UMA VOLTA SOBRE A ESFERA

O que fariam as crianças do mundo civilizado,

Se elas pudessem ver de perto na Amazônia Paraense

O sorriso do lagarto, o cântico misterioso do uirapuru,

Os olhos multifacetados da libélula, as peripécias do boto rosa,

As floradas do ipêzeiro, as urradas da onça pintada,

O zunzunzum de óvnis mergulhando n’água,

As manadas de búfalos, as ovadas de tartarugas,

As garças copulando-se sob bucólicas ilhotas,

Os caboclos guajarinos catando siris,

As impiedosas derrubadas de árvores de lei,

As catraias carregando açaí, a pororoca engolindo mandiís?

O que fariam as crianças do mundo não civilizado,

Se elas pudessem ver de perto nas terras da Flórida e Canadá,

O lápis computadorizado, a agenda eletrônica,

O combustível invisível, as terras-do-faz-de-conta,

Os carros de Batman e Robin, as capas do super-homem,

As canelas do Mickey Mouse, a fortuna do Tio Patinhas,

Os estúdios da Disney, os brinquedos futuristas da Nasa,

As lentes fantamasgóricas do Hubble,

Os espigões de luxo de Los Angeles e Cleveland,

Um porta-avião repleto de caças supersônicos?

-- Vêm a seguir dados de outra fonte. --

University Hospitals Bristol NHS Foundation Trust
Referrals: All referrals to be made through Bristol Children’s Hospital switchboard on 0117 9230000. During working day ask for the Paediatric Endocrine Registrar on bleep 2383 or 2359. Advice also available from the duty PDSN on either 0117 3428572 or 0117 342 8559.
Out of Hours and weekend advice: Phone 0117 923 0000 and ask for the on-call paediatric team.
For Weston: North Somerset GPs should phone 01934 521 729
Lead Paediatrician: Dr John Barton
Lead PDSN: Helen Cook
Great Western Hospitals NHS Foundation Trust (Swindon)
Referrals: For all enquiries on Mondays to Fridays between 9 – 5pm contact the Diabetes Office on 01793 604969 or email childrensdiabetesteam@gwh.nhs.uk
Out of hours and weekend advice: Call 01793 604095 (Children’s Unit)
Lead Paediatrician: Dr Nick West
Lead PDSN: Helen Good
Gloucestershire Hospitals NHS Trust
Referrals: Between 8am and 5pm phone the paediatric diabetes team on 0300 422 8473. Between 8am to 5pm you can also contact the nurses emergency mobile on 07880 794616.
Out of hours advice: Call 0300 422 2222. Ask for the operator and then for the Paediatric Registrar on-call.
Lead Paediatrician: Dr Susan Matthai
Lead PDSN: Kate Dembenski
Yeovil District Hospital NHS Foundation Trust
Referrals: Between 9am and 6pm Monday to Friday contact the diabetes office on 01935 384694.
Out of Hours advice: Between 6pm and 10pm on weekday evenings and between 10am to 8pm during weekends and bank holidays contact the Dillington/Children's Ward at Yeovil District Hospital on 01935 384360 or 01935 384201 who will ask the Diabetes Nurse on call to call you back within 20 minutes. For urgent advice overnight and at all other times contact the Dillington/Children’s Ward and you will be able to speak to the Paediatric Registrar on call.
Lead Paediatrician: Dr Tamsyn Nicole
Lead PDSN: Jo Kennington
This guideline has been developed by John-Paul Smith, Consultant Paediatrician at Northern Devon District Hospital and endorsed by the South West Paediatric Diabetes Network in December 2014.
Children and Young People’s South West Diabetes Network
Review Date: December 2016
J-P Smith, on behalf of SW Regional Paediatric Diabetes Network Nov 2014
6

Como seriam as crianças canadenses, Egípcias, Coreanas,

Japonesas, Alemãs, Suecas, Iranianas,

Brincando de esconde-esconde nas matas do Xingú?

Como seriam as crianças amazônicas,

Brincando de estilingue, de cabra cega, de pingue-pongue,

No central Park de Nova Iorque?

Como seria um mundo de fartura,

Visto dos olhos arregalados dos pequenos haitianos,

Que chegam a passar semanas e semanas com fome?

Como seria um mundo de extrema pobreza,

Visto dos olhos espantados dos rosados inglesinhos,

Que jamais deixaram de se alimentar de iogurte com cereais?

Como seria um mundo de maravilhas educacionais,

Visto dos olhos decepcionados das crianças amazônicas,

Que chegam a ficar sem assistir aula durante o ano inteiro?

Como seria um mundo de costumes caboclos,

Visto dos olhos azulados dos pequenos soviéticos,

Que chegam a dizer, por pura ignorância,

Que o javali é primo-irmão de jabuti?

Como seria um mundo de rígidos costumes finlandeses,

Vistos dos olhos arregalados das crianças paraenses,

Que chegam a pensar, por pura inocência,

Que um super troilebus chega a ser parente do enigmático disco voador?

O que é perturbador, impressionante, apaixonante,

Para a maior parte das crianças européias e amazônicas,

Nem sempre é o que ocupa o primeiro lugar

Nas especulações dos adultos.

Toda criança branca, preta, amarela,

Seja européia ou amazônica

É antecipação do futuro.

Consideremos o futuro de nossas crianças a qualquer momento:

Veremos que elas se ocupam do que elas são,

Mas, sobretudo em vista do que elas vão ser.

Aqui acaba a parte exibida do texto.